The UK now has two months to inform the Commission of measures it has taken to ensure full compliance with the Directive, else it risks being taken to the Court of Justice of the European Union (CJEU).  The Commission’s press release quotes Viviane Reding, the relevant Commissioner (Commissioner for Justice, Fundamental Rights and Citizenships):

“Data protection authorities have the crucial and delicate task of protecting the fundamental right to privacy. EU rules require that the work of data protection authorities must not be unbalanced by the slightest hint of legal ambiguity. I will enforce this vigorously. I urge the UK to change its rules swiftly so that the data protection authority is able to perform its duties with absolute clarity about the rules. Having a watchdog with insufficient powers is like keeping your guard dog tied up in the basement.”

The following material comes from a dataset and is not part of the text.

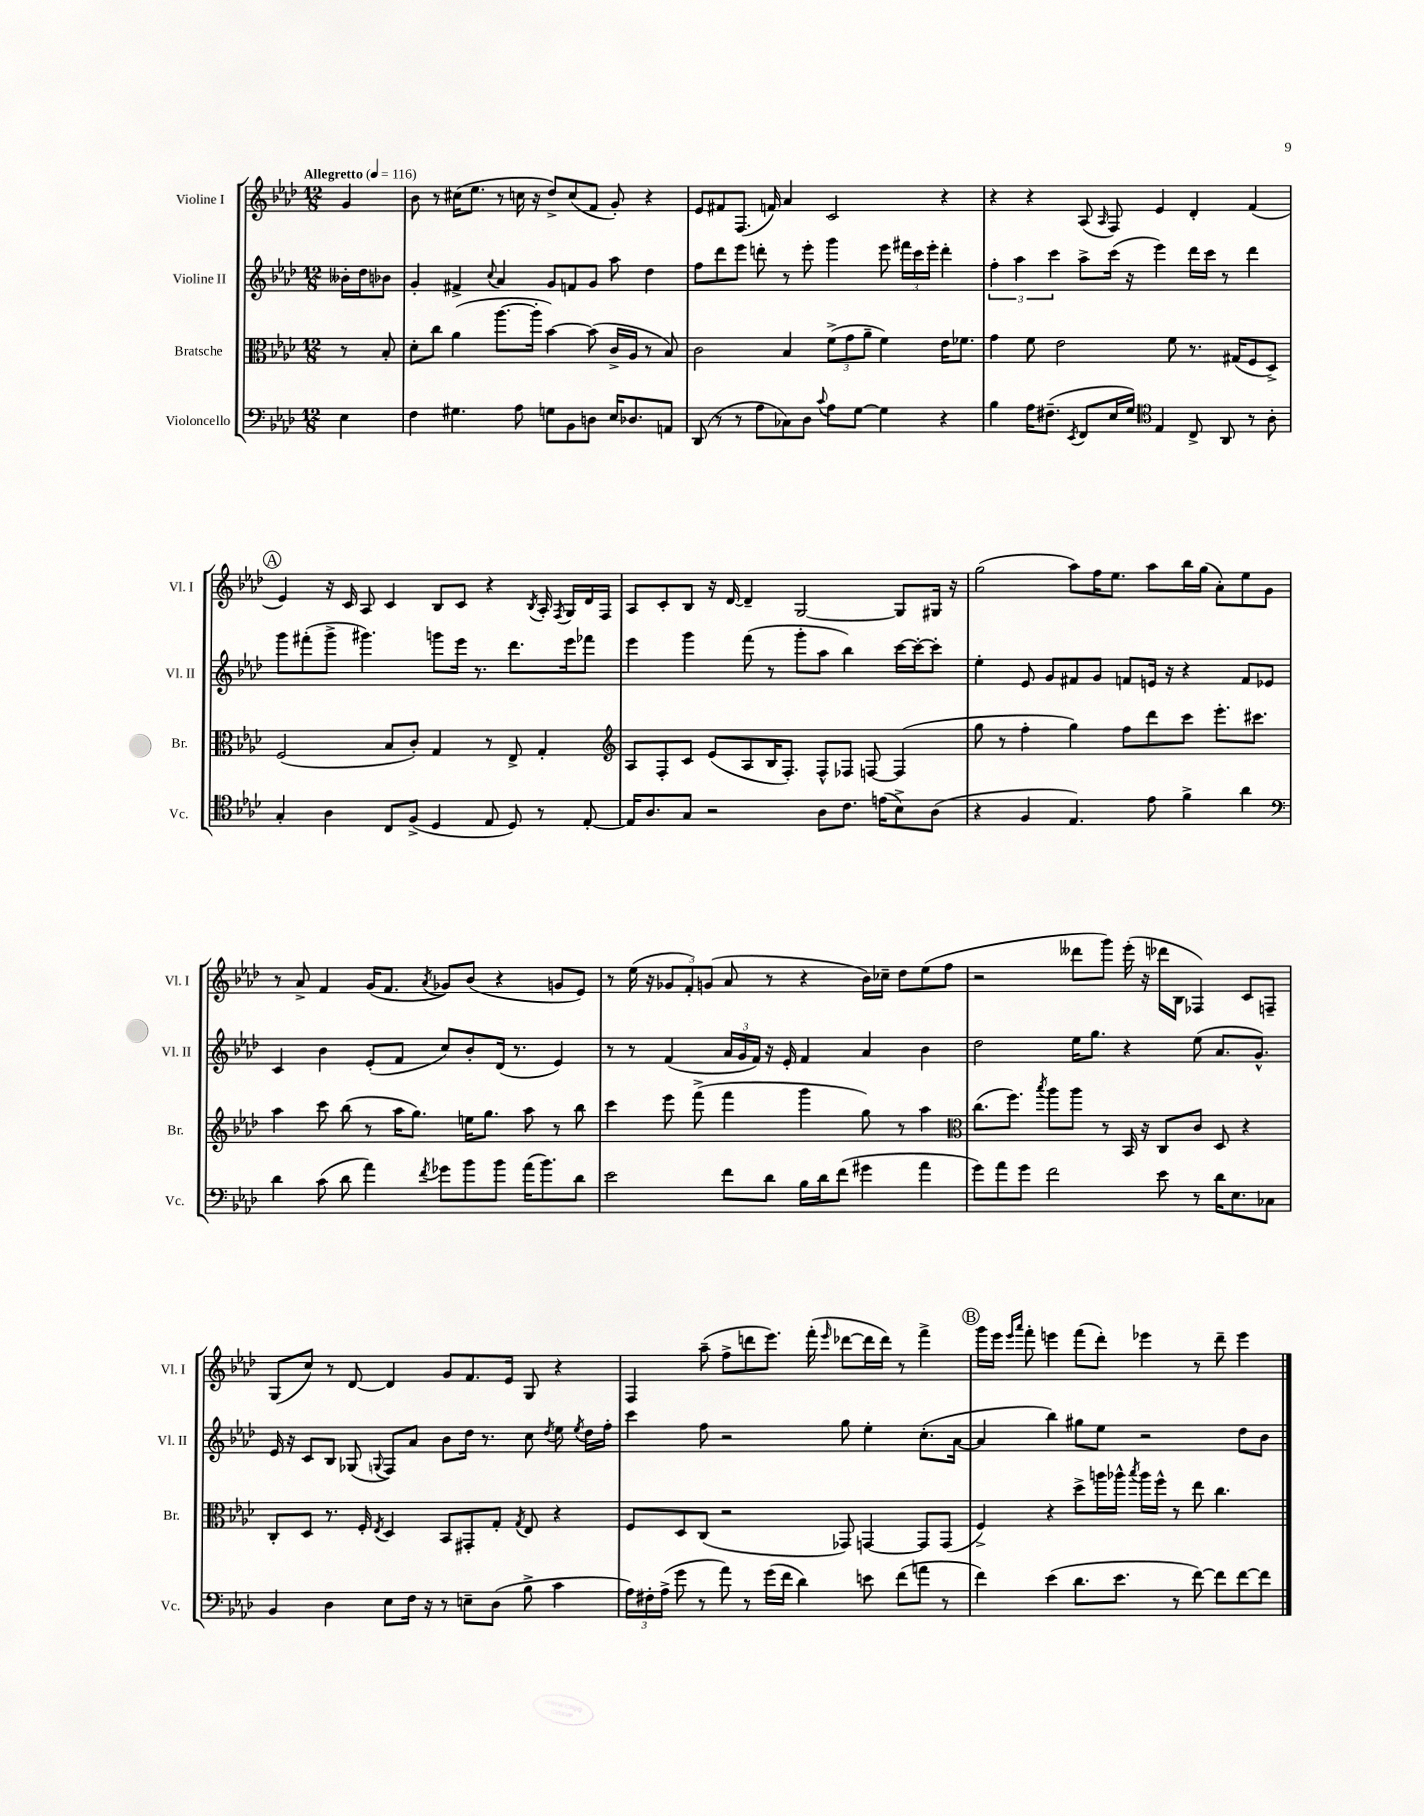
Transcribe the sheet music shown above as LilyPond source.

Sadly, the UK had an excellent opportunity to make most of the necessary amendments when the Criminal Justice and Immigration Act 2008 and Coroners and Justice Act 2009 went through Parliament. The 2008 Act introduced monetary penalties powers for the Information Commissioner.  With these powers in place, specific mention could have been made about their use in the provisions on assessments introduced by the 2009 Act.  There was debate in the House of Lords on extending the assessment notice provisions at ss.41A-41C of the Data Protection Act 1998, which are currently restricted to Government bodies, to the private sector.  An amendment was proposed by Lord Dubs, a member of the Joint Committee on Human Rights, to extend the scope of these provision, but the amendment was not moved. It would have been possible, had the Government wished, to broaden the scope of assessment notices to include the assessment of transfers/exports of personal information.

(The link to the Data Protection Act 1998 above is to the consolidated act, which therefore includes ss.55A-55E inserted by s144 of the 2008 Act, and ss.41A-41C inserted by s173 of the 2009 Act.)

One of the most difficult rights of the Data Protection Act 1998 for an individual to exercise is the right of access to that individual’s personal information, particularly if that individual is in a dispute with the data controller (the holder of the personal information).  The problem is that if any individual is willing to accept the risk and cost of going to court to seek a court order to require compliance, then the court has a discretion on whether it makes an order and the terms of that order.  This has always been a frustration for advisers to individuals.

Still, there is finally a chance that the threat of being brought to the CJEU will prompt the UK to address the shortcomings of the Data Protection Act 1998 in time for the 15th anniversary of the passing of the Data Protection Directive 95/46/EC.